Repeat the listing exactly, line by line, and leave the pictures behind.

◆ **COLLECTED DATA**
[Start of Attachment]
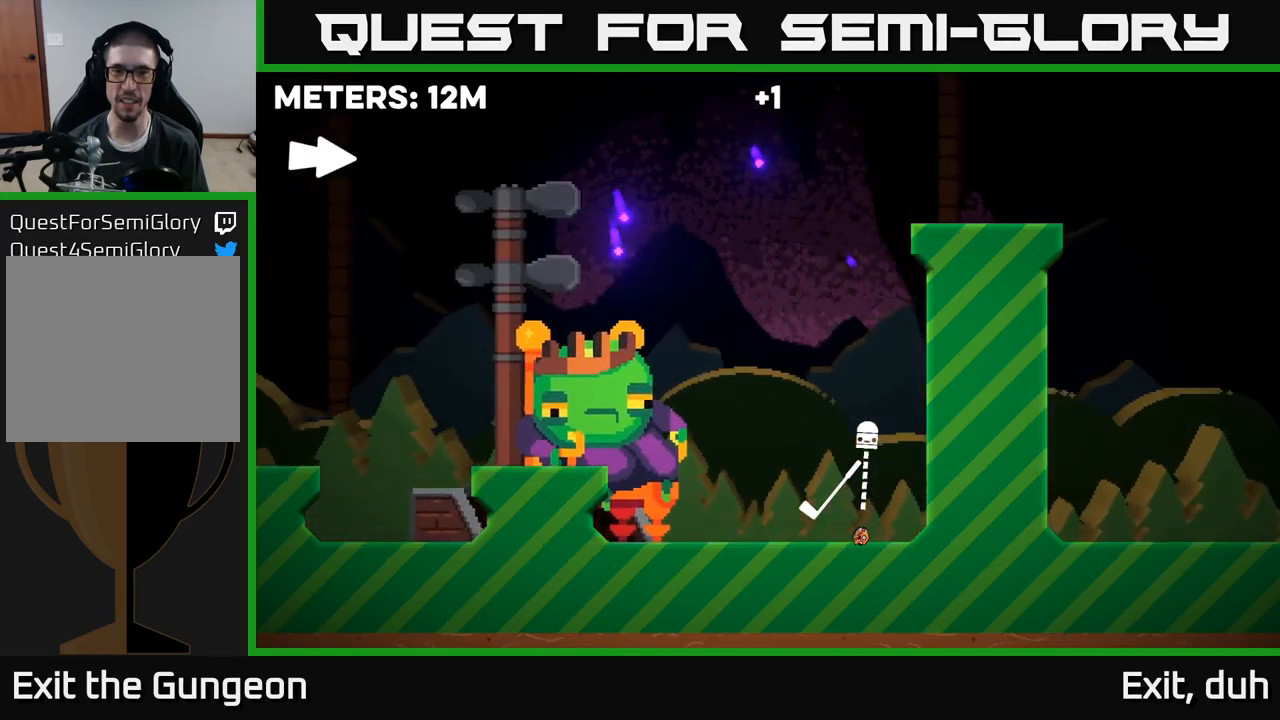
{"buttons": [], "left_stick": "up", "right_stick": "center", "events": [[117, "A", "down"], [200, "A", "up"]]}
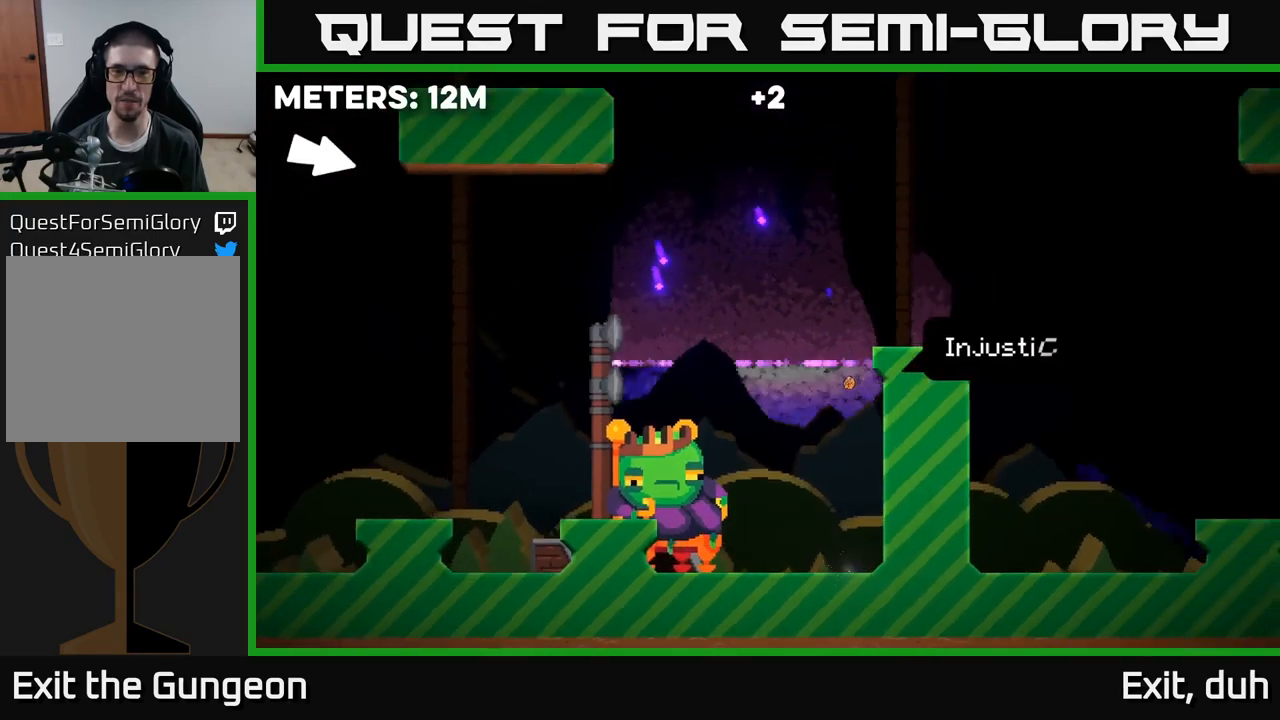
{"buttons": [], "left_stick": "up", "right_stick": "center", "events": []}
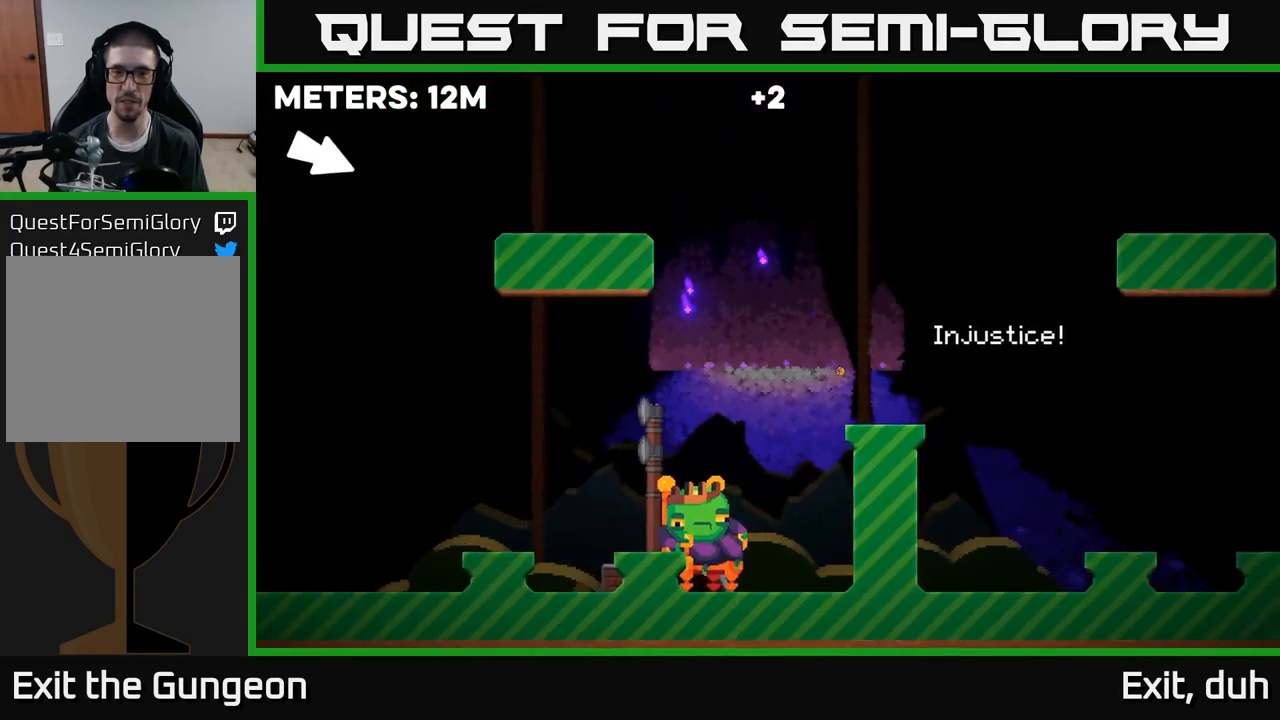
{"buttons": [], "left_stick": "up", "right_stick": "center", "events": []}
[End of Attachment]
◆ **ANSWER SECTION**
{"buttons": [], "left_stick": "up", "right_stick": "center", "events": [[117, "A", "down"], [200, "A", "up"]]}
{"buttons": [], "left_stick": "up", "right_stick": "center", "events": []}
{"buttons": [], "left_stick": "up", "right_stick": "center", "events": []}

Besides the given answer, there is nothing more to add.